Passage:
During my stay in Corrientes, Argentina last month, I was invited to spend the day with a colleague at his “camp” in Paso de la Patria. Located on the banks of the massive Rio Paraná at its junction with the Rio Paraguay, this small resort community boasts large tracts of relatively intact “Selva Paranaense,” which together with the Atlantic Forest in southeastern Brazil forms the second largest forest ecozone in South America outside of the Amazon. As my colleague skillfully prepared matambre, chorizo, and vacío (typical cuts of meat in Argentina) on the parilla (wood grill) at his camp, I explored the surrounding forest for insects. Early April is late in the season, and with generally droughty conditions in the area for the past several months there were few insects to be found. My luck improved, however, when I came upon a small area with stacks of fresh cut logs from recent wood cutting operations scattered through the area. Wood boring beetles (families Buprestidae and Cerambycidae) are often attracted to such wood piles, so approached each one slowly to look for day-active species of these beetles. After inspecting several piles without seeing anything on them, I began carefully turning over the logs to look for nocturnal species that tend to hide on the undersides during the day. Shortly I came across this highly cryptic species of cerambycid, and further searching revealed a fair number of these beetles hiding within the dozen or so log piles that I examined.
I instantly recognized the genus as Desmiphora, an exclusively New World genus characterized by the presence of fasciculate tufts (or “pencils”) of erect or suberect hairs. Most of its nearly 50 species occur in Brazil, but two species extend as far north as southern Texas (Giesbert 1998). One of these is Desmiphora hirticollis, a widespread species found as far north as Corpus Christi, Texas and as far south as Bolivia and Argentina. I thought these beetles looked an awful lot like that species, and I later confirmed its identity as such due to its piceous (glossy brownish black) integument and the presence of small black pencils just before the elytral apices.

Task instructions:
1. In the beetle passage, rewrite the part from "I instantly recognized" up to and including "the elytral apices.", changing "glossy" to "shiny".
2. Please take the beetle passage further, picking up right after its final sentence.

(Absolute pixel coordinates)
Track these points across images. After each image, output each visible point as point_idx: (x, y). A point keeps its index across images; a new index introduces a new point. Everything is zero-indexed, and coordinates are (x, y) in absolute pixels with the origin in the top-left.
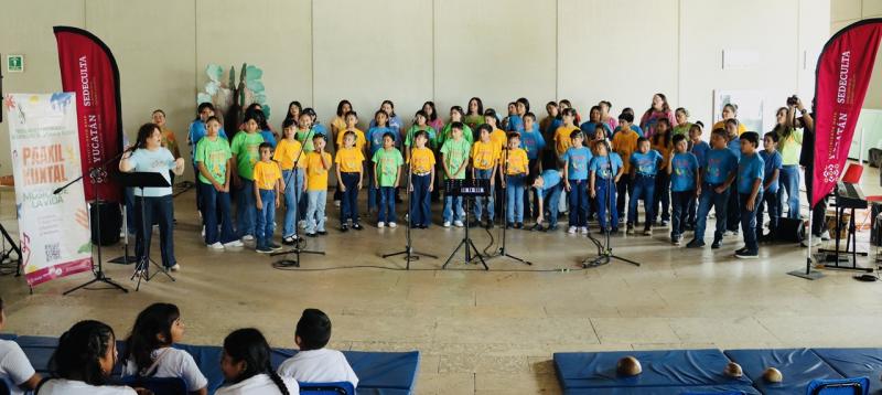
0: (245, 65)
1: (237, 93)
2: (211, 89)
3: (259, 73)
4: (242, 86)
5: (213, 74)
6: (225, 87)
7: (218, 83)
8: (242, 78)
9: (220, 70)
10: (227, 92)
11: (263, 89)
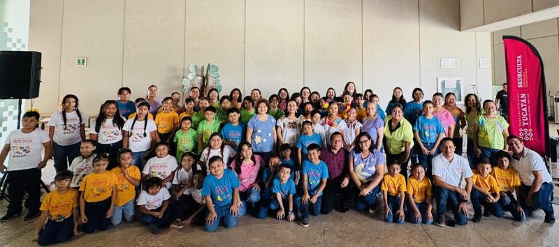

---

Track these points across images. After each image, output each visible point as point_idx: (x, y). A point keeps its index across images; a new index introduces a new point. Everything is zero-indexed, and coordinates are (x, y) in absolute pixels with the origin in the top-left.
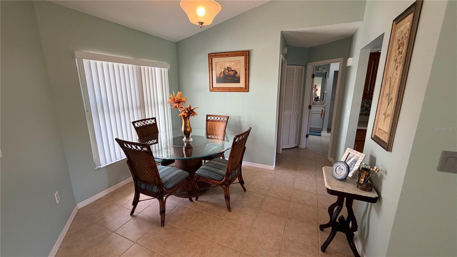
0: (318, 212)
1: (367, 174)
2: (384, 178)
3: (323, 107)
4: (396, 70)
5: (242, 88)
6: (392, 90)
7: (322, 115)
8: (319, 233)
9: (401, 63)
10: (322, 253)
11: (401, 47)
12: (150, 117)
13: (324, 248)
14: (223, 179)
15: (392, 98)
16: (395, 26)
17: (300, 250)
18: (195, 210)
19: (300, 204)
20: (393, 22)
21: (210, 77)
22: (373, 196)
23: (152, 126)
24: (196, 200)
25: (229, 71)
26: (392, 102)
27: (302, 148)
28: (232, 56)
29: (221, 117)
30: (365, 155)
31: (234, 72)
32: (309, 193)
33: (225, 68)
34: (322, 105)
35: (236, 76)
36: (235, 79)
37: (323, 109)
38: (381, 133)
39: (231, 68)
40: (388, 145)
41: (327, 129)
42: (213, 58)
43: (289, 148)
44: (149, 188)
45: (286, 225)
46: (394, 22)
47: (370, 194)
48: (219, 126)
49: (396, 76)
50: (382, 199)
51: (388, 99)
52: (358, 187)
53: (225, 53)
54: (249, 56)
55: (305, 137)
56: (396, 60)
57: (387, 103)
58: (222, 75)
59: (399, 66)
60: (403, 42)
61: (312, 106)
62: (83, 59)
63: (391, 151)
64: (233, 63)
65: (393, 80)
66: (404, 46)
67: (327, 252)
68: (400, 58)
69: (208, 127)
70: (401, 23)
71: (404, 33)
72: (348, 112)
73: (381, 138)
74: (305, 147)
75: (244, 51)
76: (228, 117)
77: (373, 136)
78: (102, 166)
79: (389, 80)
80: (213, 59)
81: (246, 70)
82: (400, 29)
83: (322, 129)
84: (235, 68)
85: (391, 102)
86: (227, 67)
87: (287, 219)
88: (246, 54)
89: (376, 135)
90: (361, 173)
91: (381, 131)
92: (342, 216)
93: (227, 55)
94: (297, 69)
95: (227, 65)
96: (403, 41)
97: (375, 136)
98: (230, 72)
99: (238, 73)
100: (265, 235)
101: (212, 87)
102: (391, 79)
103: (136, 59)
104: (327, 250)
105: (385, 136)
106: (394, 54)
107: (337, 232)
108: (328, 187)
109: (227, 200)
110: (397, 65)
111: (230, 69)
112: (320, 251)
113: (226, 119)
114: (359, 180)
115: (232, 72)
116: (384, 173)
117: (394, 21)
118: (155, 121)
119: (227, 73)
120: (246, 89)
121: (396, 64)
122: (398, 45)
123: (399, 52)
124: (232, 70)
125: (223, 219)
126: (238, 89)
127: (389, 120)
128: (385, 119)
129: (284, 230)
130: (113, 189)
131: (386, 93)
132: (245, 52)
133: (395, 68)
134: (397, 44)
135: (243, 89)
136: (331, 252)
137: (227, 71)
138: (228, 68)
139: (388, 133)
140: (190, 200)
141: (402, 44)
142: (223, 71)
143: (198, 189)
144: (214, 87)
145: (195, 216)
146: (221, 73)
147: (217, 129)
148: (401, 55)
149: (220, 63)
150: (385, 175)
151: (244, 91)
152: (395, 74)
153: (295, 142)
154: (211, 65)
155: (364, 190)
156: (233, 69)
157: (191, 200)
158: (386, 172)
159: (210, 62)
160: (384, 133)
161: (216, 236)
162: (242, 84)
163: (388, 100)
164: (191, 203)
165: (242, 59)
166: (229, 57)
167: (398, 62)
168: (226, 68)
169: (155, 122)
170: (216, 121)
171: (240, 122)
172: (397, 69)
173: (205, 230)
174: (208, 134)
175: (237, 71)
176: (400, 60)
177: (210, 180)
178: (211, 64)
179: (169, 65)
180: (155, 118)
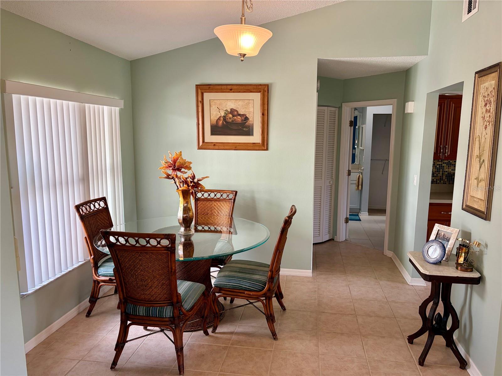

==

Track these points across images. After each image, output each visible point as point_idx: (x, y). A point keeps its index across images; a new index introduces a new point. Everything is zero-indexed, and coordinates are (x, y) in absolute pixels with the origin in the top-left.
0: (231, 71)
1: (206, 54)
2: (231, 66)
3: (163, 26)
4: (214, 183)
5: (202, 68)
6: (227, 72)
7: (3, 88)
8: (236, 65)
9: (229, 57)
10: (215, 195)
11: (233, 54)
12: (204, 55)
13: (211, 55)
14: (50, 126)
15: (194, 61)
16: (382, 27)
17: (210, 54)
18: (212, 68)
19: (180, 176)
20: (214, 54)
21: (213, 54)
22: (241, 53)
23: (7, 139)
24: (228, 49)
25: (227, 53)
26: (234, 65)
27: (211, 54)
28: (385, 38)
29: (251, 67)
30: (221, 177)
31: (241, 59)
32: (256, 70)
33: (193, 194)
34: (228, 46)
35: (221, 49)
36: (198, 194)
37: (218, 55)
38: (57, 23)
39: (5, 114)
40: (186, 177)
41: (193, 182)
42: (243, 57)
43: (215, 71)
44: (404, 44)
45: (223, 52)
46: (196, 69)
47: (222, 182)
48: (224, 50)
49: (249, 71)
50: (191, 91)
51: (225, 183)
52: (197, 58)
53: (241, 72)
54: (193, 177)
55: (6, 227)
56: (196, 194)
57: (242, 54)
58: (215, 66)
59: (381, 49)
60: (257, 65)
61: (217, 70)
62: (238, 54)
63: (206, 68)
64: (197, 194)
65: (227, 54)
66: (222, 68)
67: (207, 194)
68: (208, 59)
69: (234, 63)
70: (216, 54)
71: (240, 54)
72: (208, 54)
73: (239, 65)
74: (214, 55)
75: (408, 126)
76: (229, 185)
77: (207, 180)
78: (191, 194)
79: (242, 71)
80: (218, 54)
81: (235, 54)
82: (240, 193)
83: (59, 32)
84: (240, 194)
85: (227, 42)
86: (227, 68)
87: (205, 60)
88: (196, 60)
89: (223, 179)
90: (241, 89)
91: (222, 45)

Answers in order:
1.
I instantly recognized the genus as Desmiphora, an exclusively New World genus characterized by the presence of fasciculate tufts (or “pencils”) of erect or suberect hairs. Most of its nearly 50 species occur in Brazil, but two species extend as far north as southern Texas (Giesbert 1998). One of these is Desmiphora hirticollis, a widespread species found as far north as Corpus Christi, Texas and as far south as Bolivia and Argentina. I thought these beetles looked an awful lot like that species, and I later confirmed its identity as such due to its piceous (shiny brownish black) integument and the presence of small black pencils just before the elytral apices.

2.
The wood piles contained logs from several tree species, but all of the beetles that I encountered were on logs of guayaibi (Patagonula americana), a member of the family Boraginaceae and a characteristic component of Selva Paranaense (also an important timber species in Argentina). The number of individuals that I found and their occurrence only on guayaibi suggests it serves as a larval host for the beetle. Duffy (1960) described the larva from specimens collected out of Sapium sp. (family Euphorbiaceae), but in Texas this species is collected most often on Cordia spp. and Ehretia anacua (Rice et al. 1985)—both in the family Boraginaceae—with adults having been reared from Cordia eleagnoides (Chemsak & Noguera 1993).
It seems obvious that coloration of the beetle and its pencils of hair function in crypsis. From overhead the beetles are almost impossible to discern as they sit motionless on the similarly colored bark of their host trees. Even in profile or oblique views where the body becomes somewhat more visible, the pencils seem to break up and obscure the outline of the body. I wonder, however, if crypsis is the only function of the pencils—Belt (2004) described the strong resemblance of another species in the genus, D. fasciculata—a similarly penicillate species, to short, thick, hairy caterpillars (insectivorous birds often refuse to prey upon hairy species of caterpillars). That species can be seen sitting openly on foliage during the day, while D. hirticollis seems to be strictly nocturnal; however, cryptic and mimetic functions need not be mutually exclusive, so perhaps for this species the pencils function a little for both.
Belt, T. 2004. The Naturalist in Nicaragua. Project Guttenberg eBook.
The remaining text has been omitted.